State HFAs issue tax-exempt bonds to finance loans for borrowers and first-time buyers purchasing a home at a reduced interest rate. A recent study by S&P has revealed that delinquent HFA loans have exceeded state averages for the first time since the agency began tracking loans in single-family bond programs in 2006.
Valerie White, a senior director at S&P, describes the results as a “troubling trend for HFA loan performance.” During the third quarter of 2010, delinquencies for loans owned by HFAs increased to their highest level and performed worse than state loan portfolios.
For HFAs, the delinquency rate — the percentage of loans delinquent at least 60 days or in foreclosure — reached 7.12 percent. In 2006, the HFA delinquency rate was 3.14 percent.

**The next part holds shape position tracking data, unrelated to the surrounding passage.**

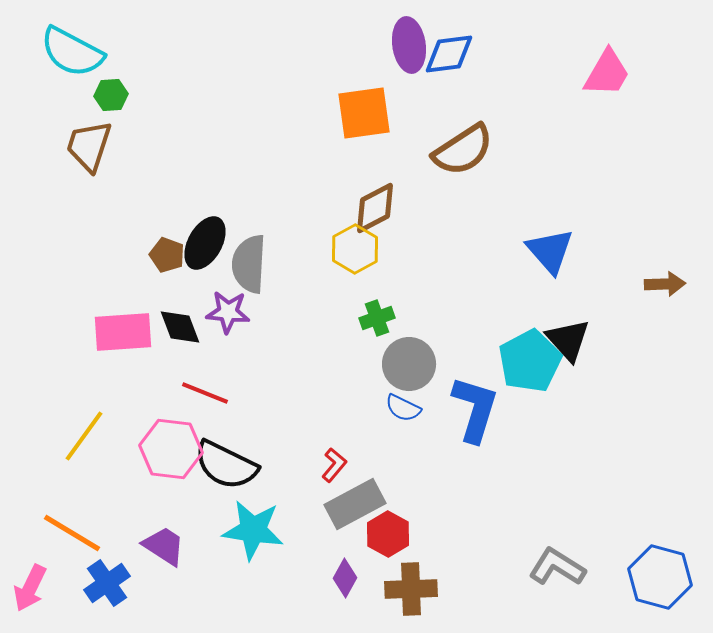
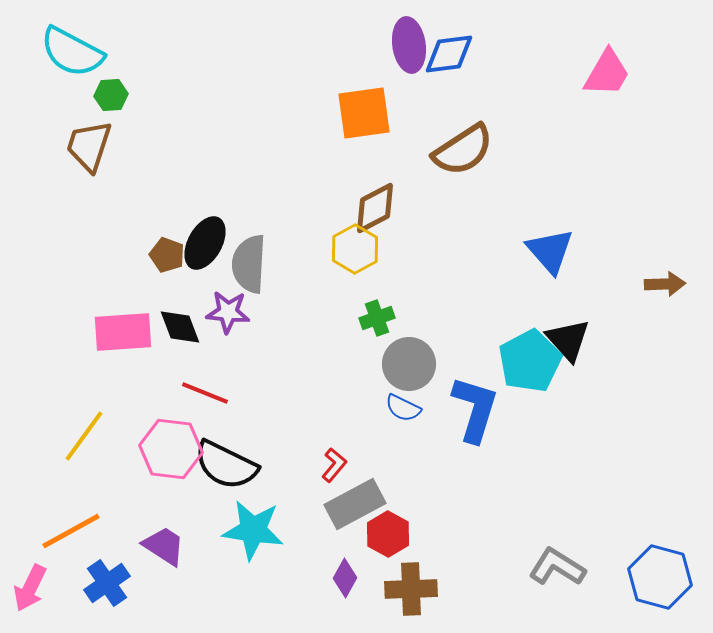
orange line: moved 1 px left, 2 px up; rotated 60 degrees counterclockwise
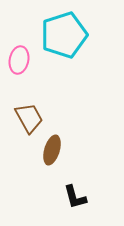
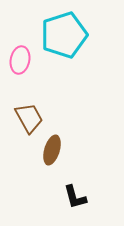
pink ellipse: moved 1 px right
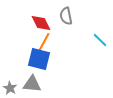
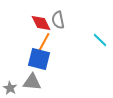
gray semicircle: moved 8 px left, 4 px down
gray triangle: moved 2 px up
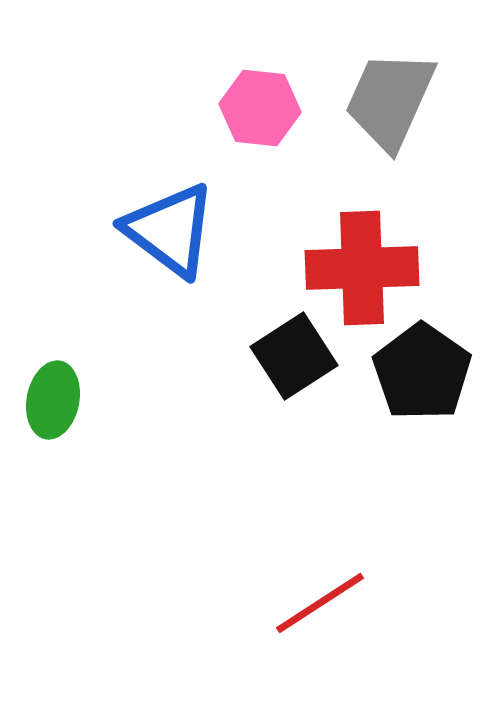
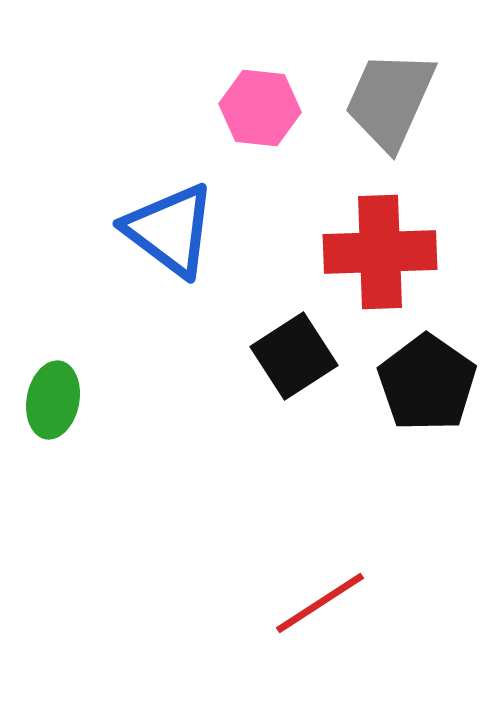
red cross: moved 18 px right, 16 px up
black pentagon: moved 5 px right, 11 px down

By comparison, among state portfolios of similar loans, the delinquency rate decreased in the third quarter of 2010 to 6.97 percent, down from 7.24 percent in the second quarter of last year.
“In our view, the increase in HFA delinquencies is not surprising given the continued high unemployment rates,” S&P said in its report. “Until the job market improves, we believe that loans will continue to perform worse than their historical record. Based on Standard & Poor’s economic outlook, high delinquency could affect HFAs for a few more years.”
In the third quarter of 2010, the Kentucky Housing Corp. posted the highest delinquency rate at 17.86 percent, compared to the state average of 9.68 percent.
Other housing finance agencies with delinquency rate among the five highest were in California, Georgia, Michigan, and New Jersey. However, Georgia and New Jersey’s rates were both lower than their state averages.
While HFA delinquency rates have been “stubbornly high,” S&P said, it could be the cast that HFA loss mitigation efforts, which keep delinquent loans active for a longer period, have contributed to the recent increases.
S&P notes that while the most recent quarter interrupts the historical relationship of lower HFA delinquency compared with states in which the bond programs are located, the year-over-year change in the third quarter of 2010 was not as great as in the second quarter, which in turn was not as high as that in the first quarter.